6) Solvency II basis of preparation

The Solvency II position has been prepared in accordance with the Solvency II Directive which came into effect on 1 January 2016 for all insurance entities operating in Europe. Initially we are using the Standard Formula approach for the purposes of measuring regulatory capital under Solvency II. However, we are preparing an internal model that we plan to seek approval to adopt in 2019. We already use an internal model for the purposes of monitoring our capital and decision making across the Group. Royal London received approval for the use of both the Transitional Measure on Technical Provisions and the Volatility Adjustment.
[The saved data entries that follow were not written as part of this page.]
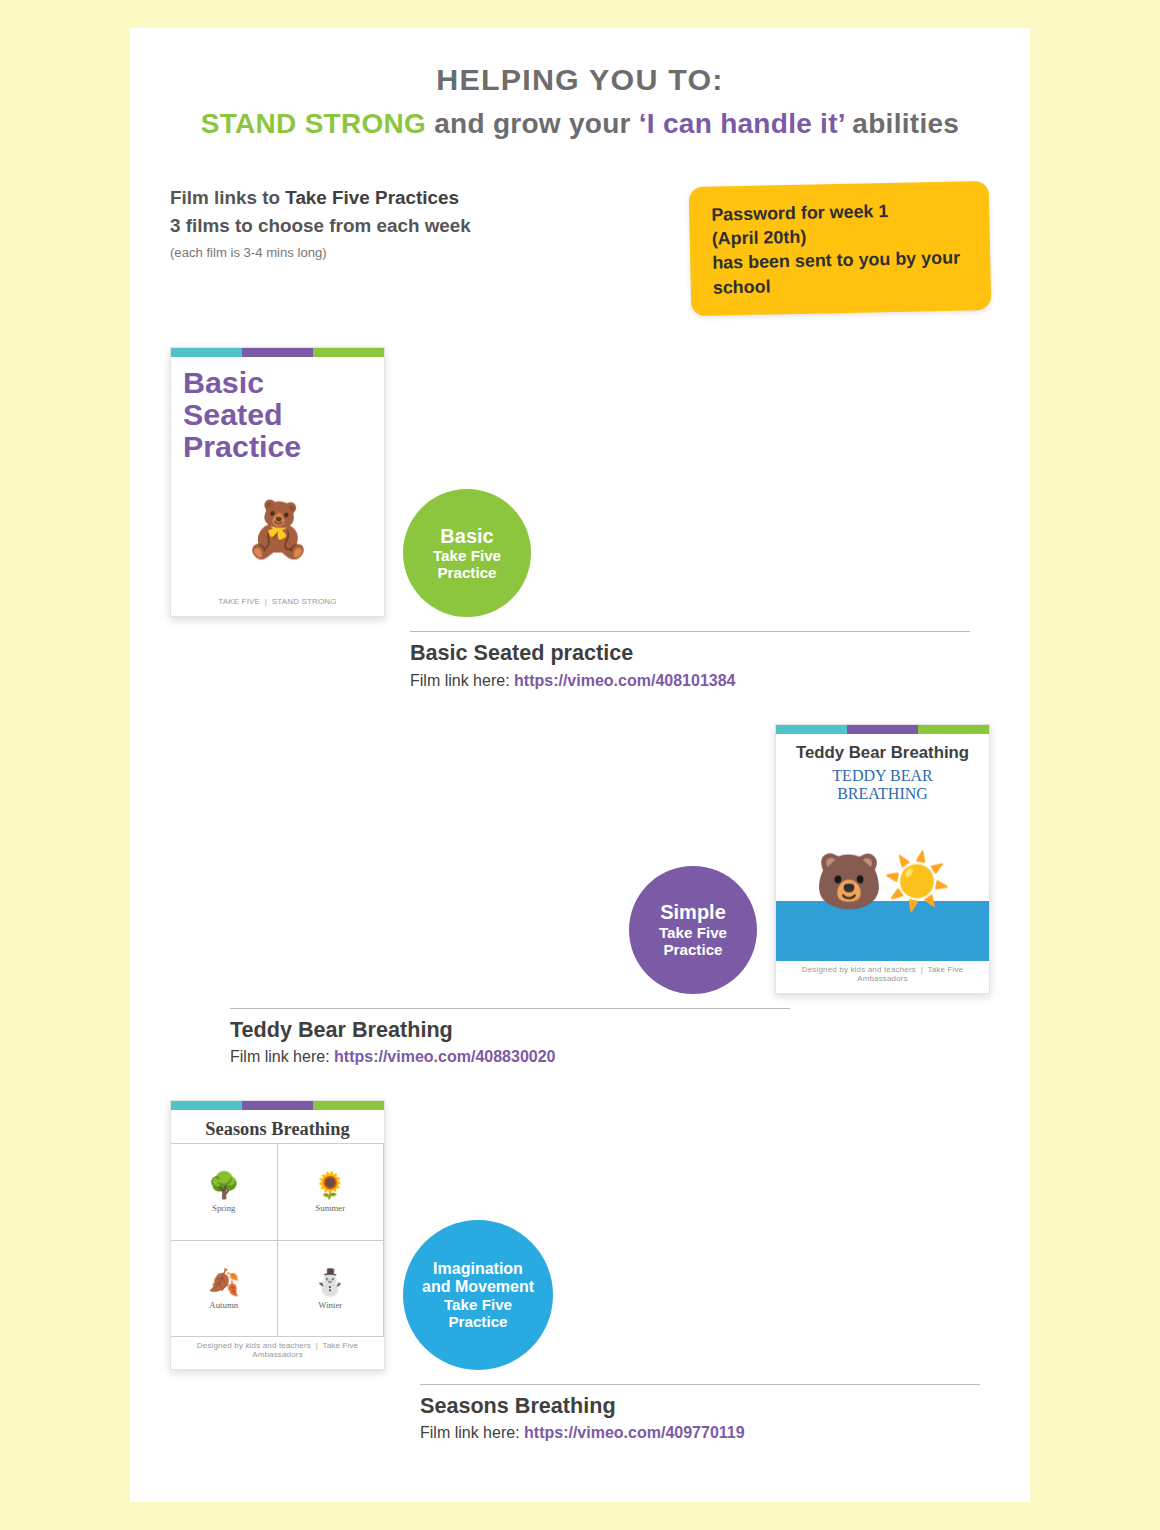HELPING YOU TO:
STAND STRONG and grow your ‘I can handle it’ abilities
Film links to Take Five Practices
3 films to choose from each week
(each film is 3-4 mins long)
Password for week 1
(April 20th)
has been sent to you by your school
Basic
Seated
Practice
🧸
TAKE FIVE | STAND STRONG
Basic Take Five
Practice
Basic Seated practice
Film link here: https://vimeo.com/408101384
Teddy Bear Breathing
TEDDY BEAR
BREATHING
🐻☀️
Designed by kids and teachers | Take Five Ambassadors
Simple Take Five
Practice
Teddy Bear Breathing
Film link here: https://vimeo.com/408830020
Seasons Breathing
🌳Spring
🌻Summer
🍂Autumn
⛄Winter
Designed by kids and teachers | Take Five Ambassadors
Imagination
and Movement Take Five
Practice
Seasons Breathing
Film link here: https://vimeo.com/409770119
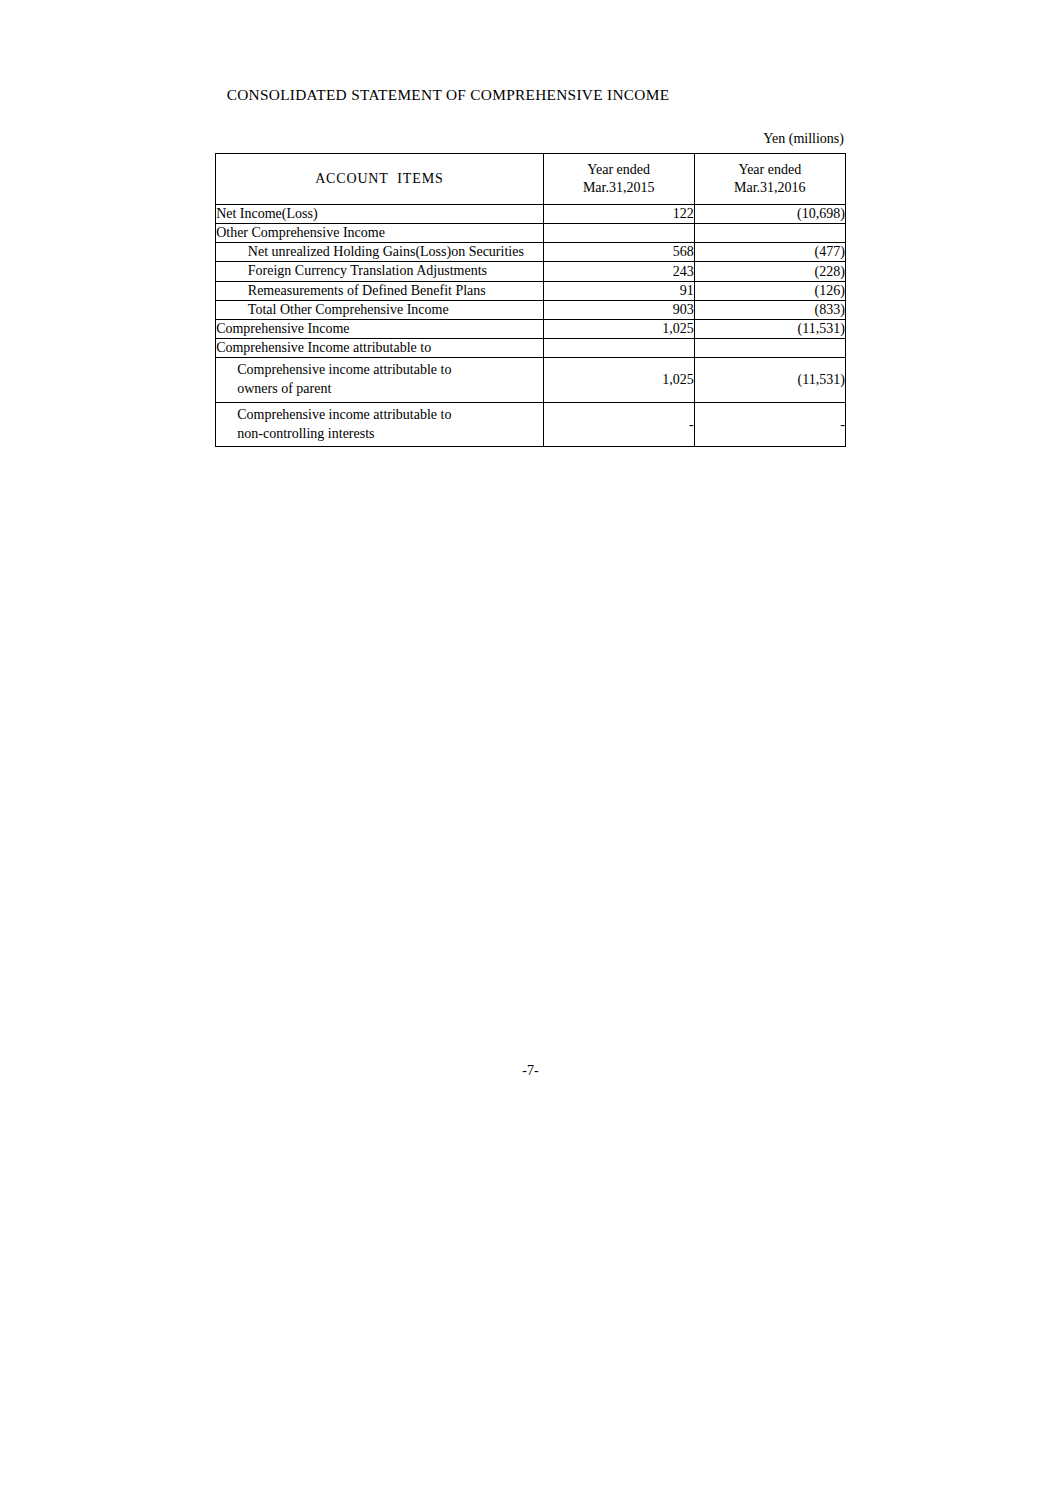CONSOLIDATED STATEMENT OF COMPREHENSIVE INCOME
Yen (millions)
| ACCOUNT ITEMS | Year ended Mar.31,2015 | Year ended Mar.31,2016 |
| --- | --- | --- |
| Net Income(Loss) | 122 | (10,698) |
| Other Comprehensive Income | | |
| Net unrealized Holding Gains(Loss)on Securities | 568 | (477) |
| Foreign Currency Translation Adjustments | 243 | (228) |
| Remeasurements of Defined Benefit Plans | 91 | (126) |
| Total Other Comprehensive Income | 903 | (833) |
| Comprehensive Income | 1,025 | (11,531) |
| Comprehensive Income attributable to | | |
| Comprehensive income attributable to owners of parent | 1,025 | (11,531) |
| Comprehensive income attributable to non-controlling interests | - | - |
-7-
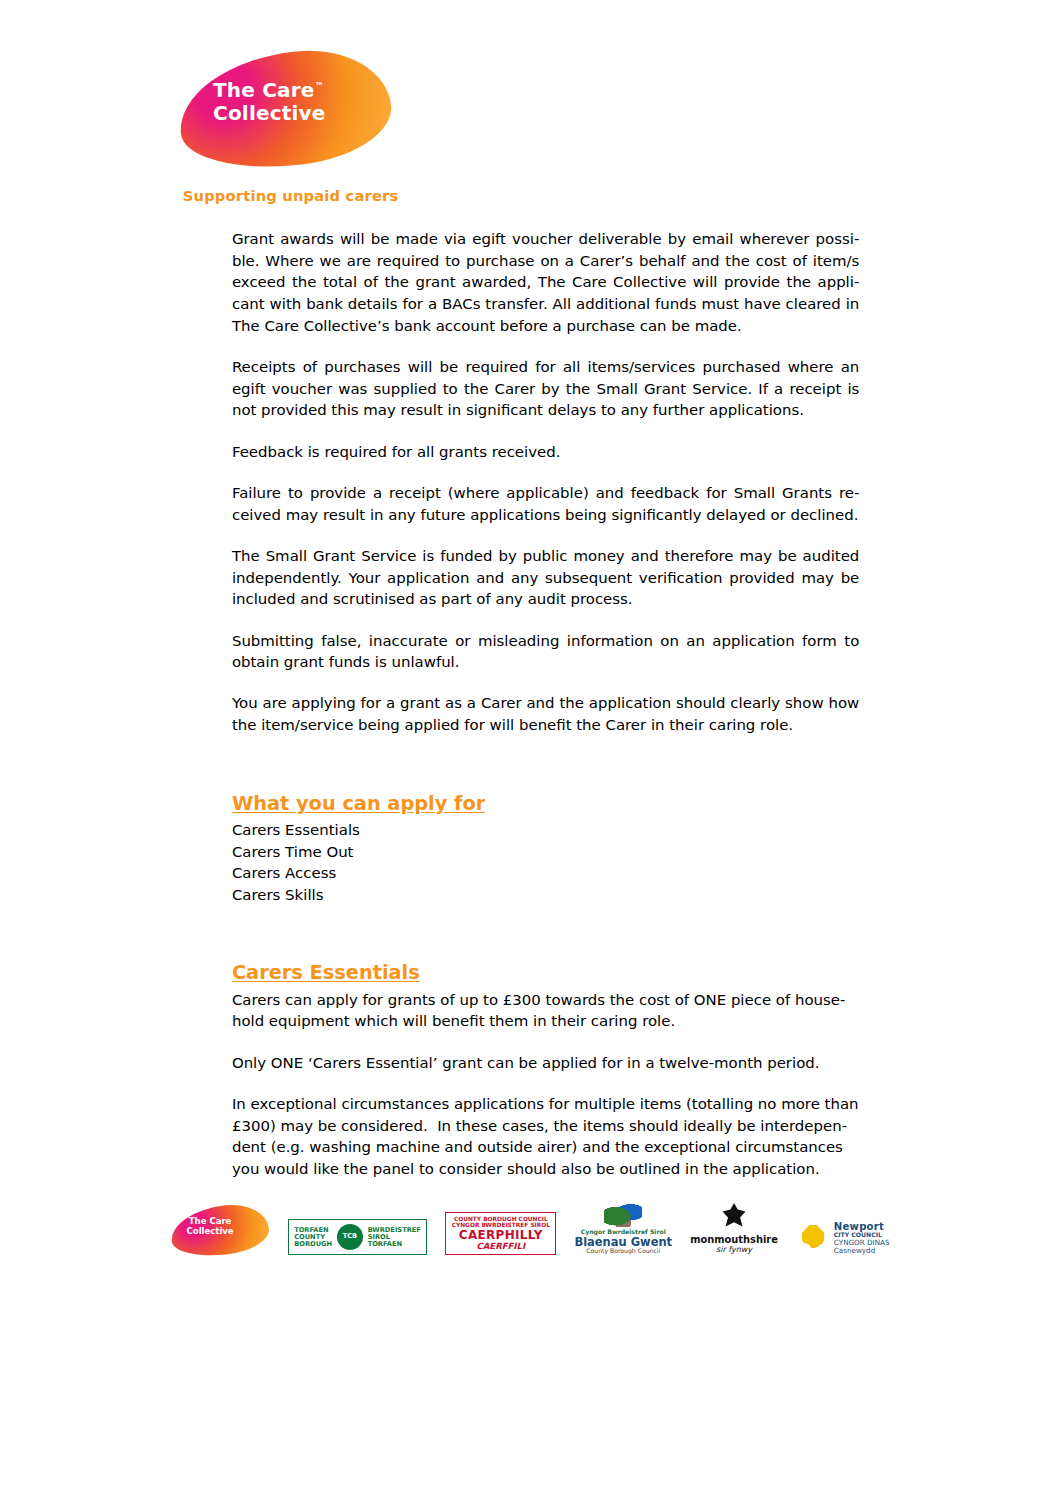The Care™
Collective
Supporting unpaid carers
Grant awards will be made via egift voucher deliverable by email wherever possible. Where we are required to purchase on a Carer’s behalf and the cost of item/s exceed the total of the grant awarded, The Care Collective will provide the applicant with bank details for a BACs transfer. All additional funds must have cleared in The Care Collective’s bank account before a purchase can be made.
Receipts of purchases will be required for all items/services purchased where an egift voucher was supplied to the Carer by the Small Grant Service. If a receipt is not provided this may result in significant delays to any further applications.
Feedback is required for all grants received.
Failure to provide a receipt (where applicable) and feedback for Small Grants received may result in any future applications being significantly delayed or declined.
The Small Grant Service is funded by public money and therefore may be audited independently. Your application and any subsequent verification provided may be included and scrutinised as part of any audit process.
Submitting false, inaccurate or misleading information on an application form to obtain grant funds is unlawful.
You are applying for a grant as a Carer and the application should clearly show how the item/service being applied for will benefit the Carer in their caring role.
What you can apply for
Carers Essentials
Carers Time Out
Carers Access
Carers Skills
Carers Essentials
Carers can apply for grants of up to £300 towards the cost of ONE piece of household equipment which will benefit them in their caring role.
Only ONE ‘Carers Essential’ grant can be applied for in a twelve-month period.
In exceptional circumstances applications for multiple items (totalling no more than £300) may be considered. In these cases, the items should ideally be interdependent (e.g. washing machine and outside airer) and the exceptional circumstances you would like the panel to consider should also be outlined in the application.
The Care
Collective
TORFAEN
COUNTY
BOROUGH
TCB
BWRDEISTREF
SIROL
TORFAEN
COUNTY BOROUGH COUNCIL
CYNGOR BWRDEISTREF SIROL
CAERPHILLY
CAERFFILI
Cyngor Bwrdeistref Sirol
Blaenau Gwent
County Borough Council
monmouthshire
sir fynwy
Newport
CITY COUNCIL
CYNGOR DINAS
Casnewydd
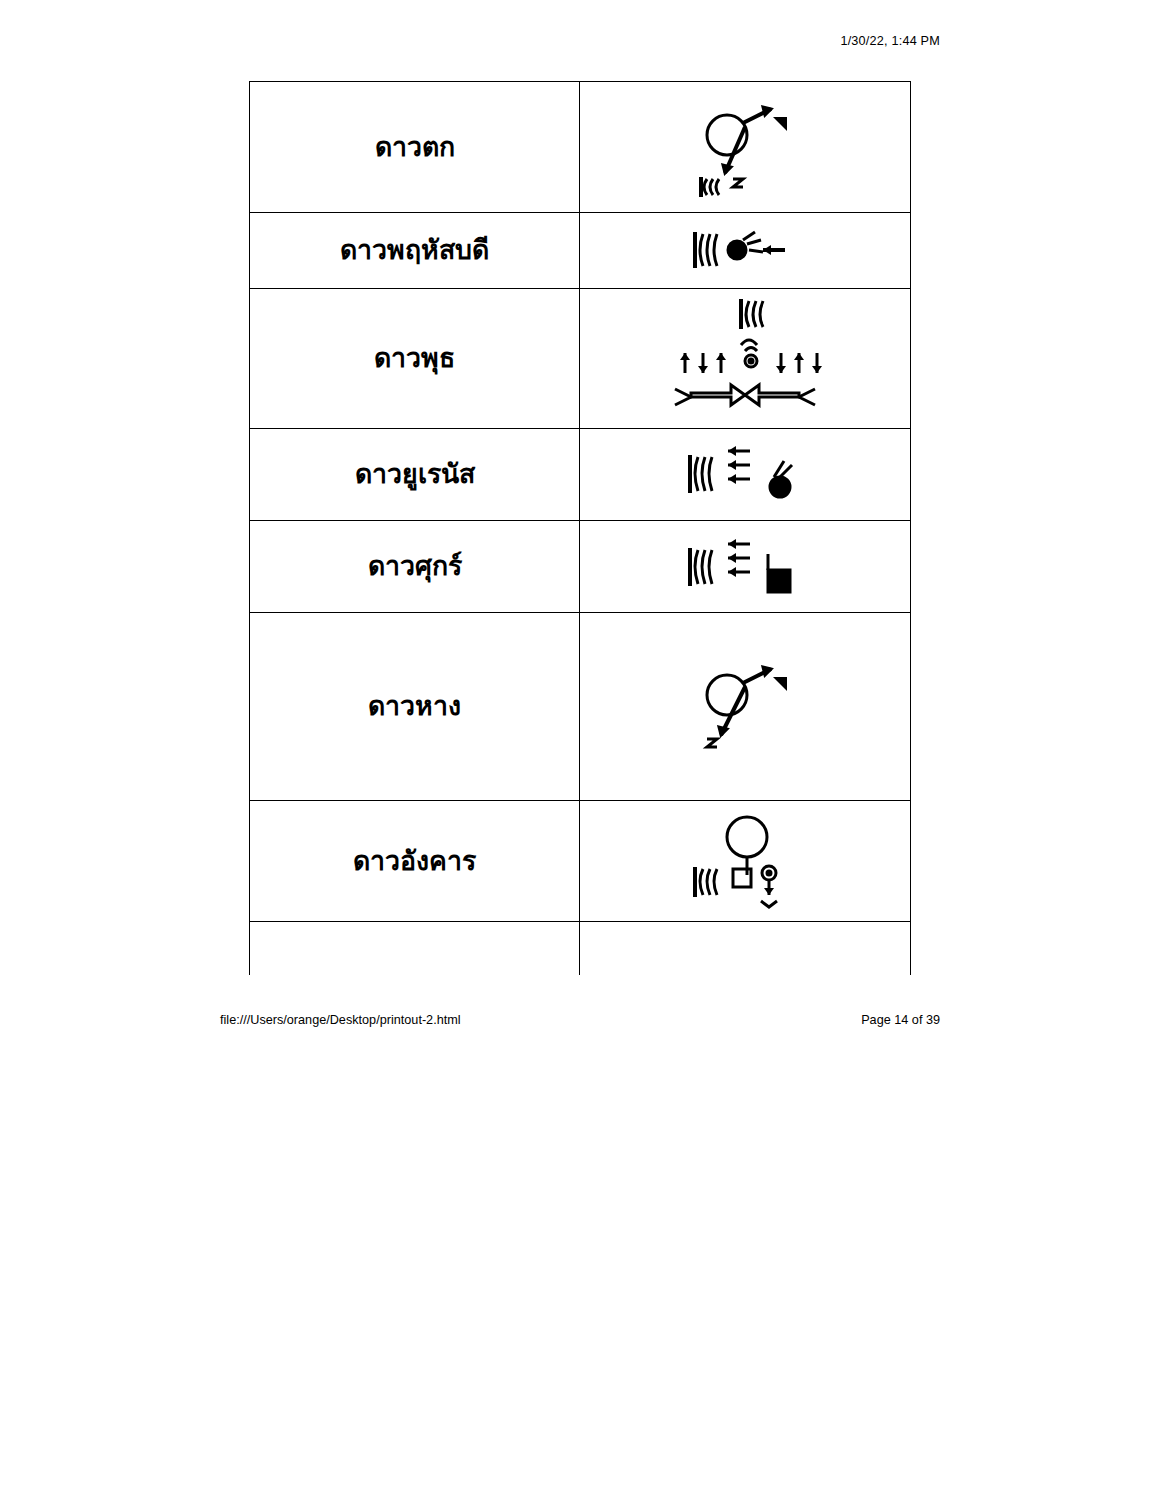1/30/22, 1:44 PM
| ดาวตก | |
| ดาวพฤหัสบดี | |
| ดาวพุธ | |
| ดาวยูเรนัส | |
| ดาวศุกร์ | |
| ดาวหาง | |
| ดาวอังคาร | |
file:///Users/orange/Desktop/printout-2.html
Page 14 of 39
The 2016 Solvency II results are estimated and not subject to an external audit opinion.

7) Financial calendar

Royal London will hold an investor conference call to present its 2016 financial results on Thursday 30 March 2017 at 09:00. Interested parties can register at: https://cossprereg.btci.com/prereg/key.process?key=PBF7BEFFL

8) Forward-looking statements

This document may contain forward-looking statements with respect to certain of Royal London’s plans, its current goals and expectations relating to its future financial position. By their nature, forward-looking statements involve risk and uncertainty because they relate to future events and circumstances which are beyond Royal London’s control. These include, among others, UK economic and business conditions, market-related risks such as fluctuations in interest rates, the policies and actions of governmental and regulatory authorities, the impact of competition, the timing, impact and other uncertainties of future mergers or combinations within relevant industries.

As a result, Royal London’s actual future financial condition, performance and results may differ materially from the plans, goals and expectations set forth in Royal London’s forward-looking statements. Royal London undertakes no obligation to update the forward-looking statements.